Le procureur de Lyon révèle que six personnes ont agressé Quentin Deranque, sans interpellations pour le moment

Le procureur de Lyon révèle que six personnes ont agressé Quentin Deranque, sans interpellations pour le moment

16.02.2026 17:46
1 min de lecture

Les circonstances de l’agression mortelle du militant nationaliste Quentin Deranque se précisent. Le jeune homme de 23 ans est mort samedi 14 février des suites de ses blessures, après une violente agression survenue deux jours plus tôt lors d’une conférence de l’eurodéputée LFI Rima Hassan, à Lyon, rapporte TopTribune.

Le procureur de la République de Lyon, Thierry Dran, a tenu lundi 16 février une conférence de presse, les services de police ayant « recueilli plusieurs témoignages significatifs » autour de cette affaire. Voici ce qu’il faut en retenir.

Quentin Deranque a été frappé par « au moins six individus »

Quentin Deranque et son groupe d’amis s’étaient rassemblés non loin de la conférence de Rima Hassan pour assurer la sécurité de membres du collectif identitaire Némésis, qui prévoyait d’organiser une action de protestation. Restés à l’écart, ils ont été « pris à partie violemment » par un groupe d’une vingtaine d’individus, a rapporté le procureur.

Dran a déclaré : « Il y a eu une intervention musclée, une partie du groupe a pu s’échapper. Trois jeunes hommes, dont Quentin, ont été jetés au sol et frappés à de nombreuses reprises par des individus. » Il a ajouté que le militant identitaire « a été jeté au sol et frappé par au moins six individus » masqués. L’autopsie a révélé qu’il présentait « principalement des lésions à la tête » et a subi « un traumatisme crânio-encéphalique majeur, associé à une fracture temporale droite ». Ces blessures ont causé sa mort dans un court délai.
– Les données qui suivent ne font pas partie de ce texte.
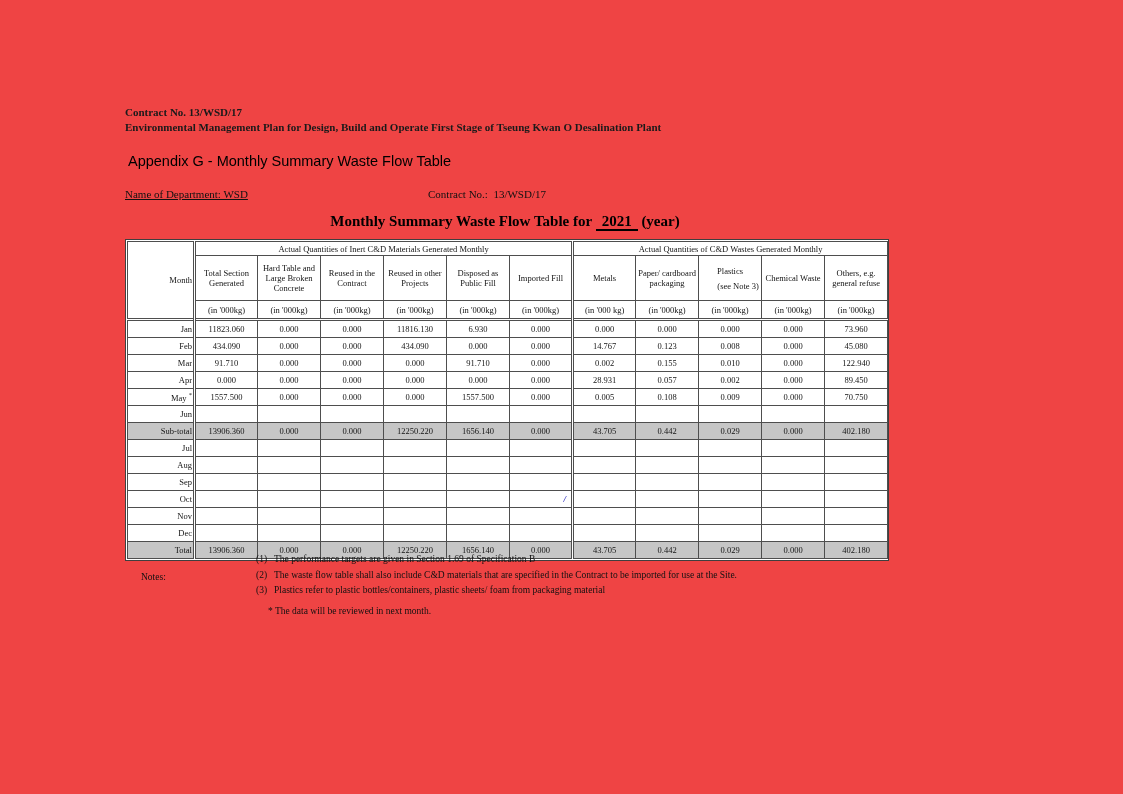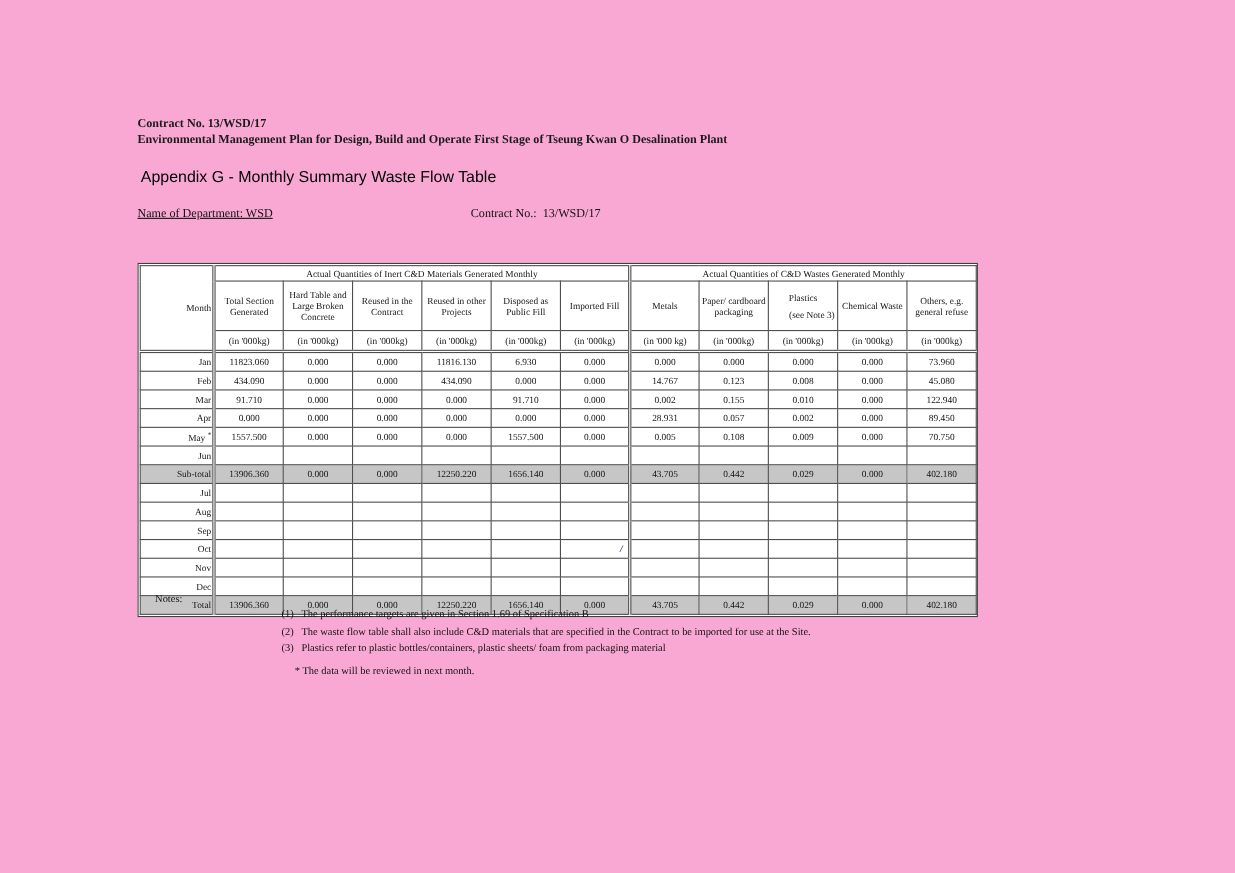"Contract No. 13/WSD/17" #page { background: #f9a8d4 -> #ef4444 }
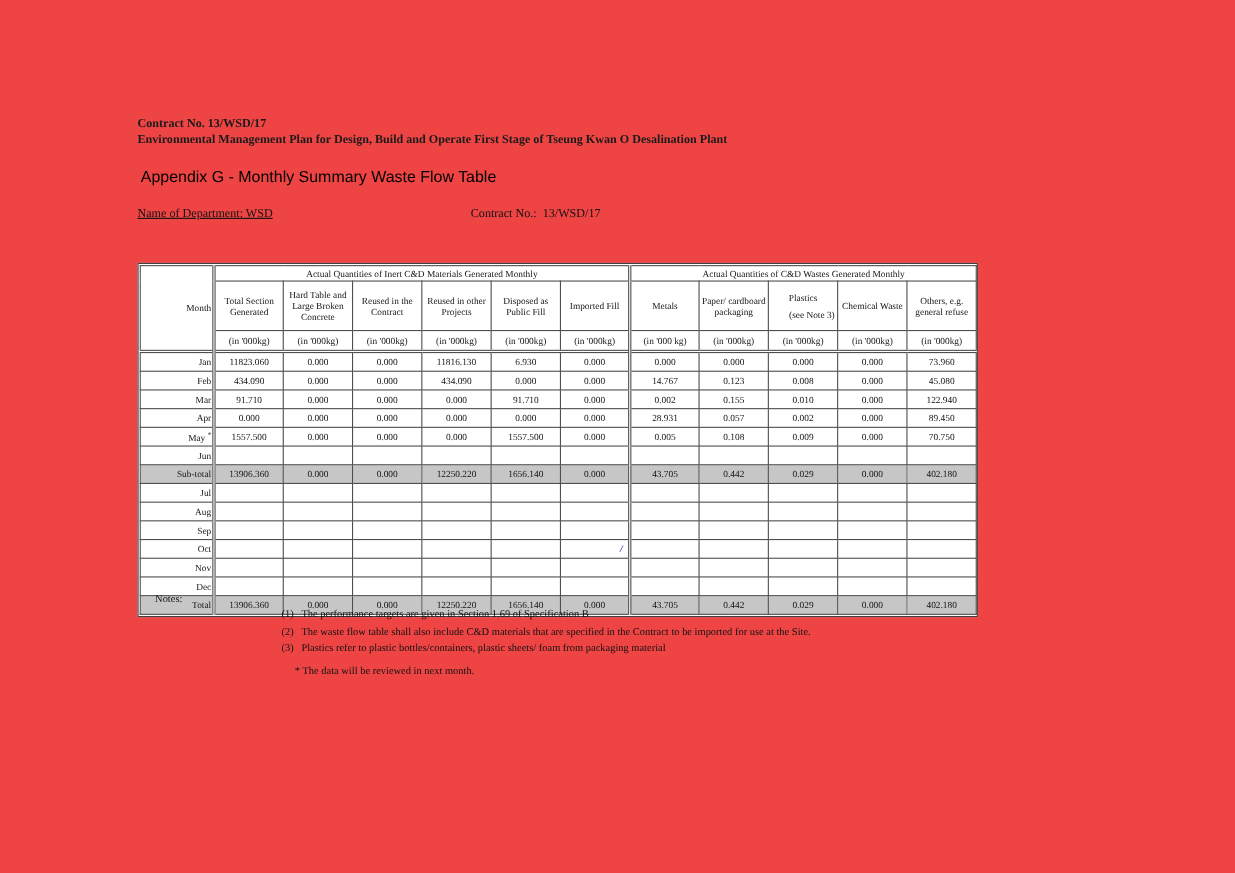"Monthly Summary Waste Flow Table" div { html: none -> <div> <span>Monthly Summary Waste Flow Table for</span> <span>2021</span> <span>(year)</span> </div> }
Une enquête criminelle est en cours

Une enquête criminelle a été ouverte pour « homicide volontaire, violences aggravées et association de malfaiteurs en vue de commettre un délit ». Dran a précisé qu’une information judiciaire sera nécessaire pour la suite de l’affaire.

À ce stade, la police a entendu « plus d’une quinzaine de témoins » et examine les différentes vidéos de l’agression. Par ailleurs, le militant Quentin Deranque « n’avait pas d’antécédents judiciaires ».

« Aucune interpellation » pour le moment

À la question d’un journaliste sur la responsabilité d' »l’ultra-gauche » dans l’agression, le procureur a répondu : « L’enquête se poursuit et ne peut pas se faire en quelques jours… Nous sommes en train d’identifier les auteurs de ces faits. Il n’y a pas d’interpellation pour le moment. » Le ministre de l’Intérieur, Laurent Nuñez, avait évoqué la possible implication de « l’ultragauche » dans le cadre de ses déclarations au journal de 20 heures de France 2, soulignant la gravité de l’incident.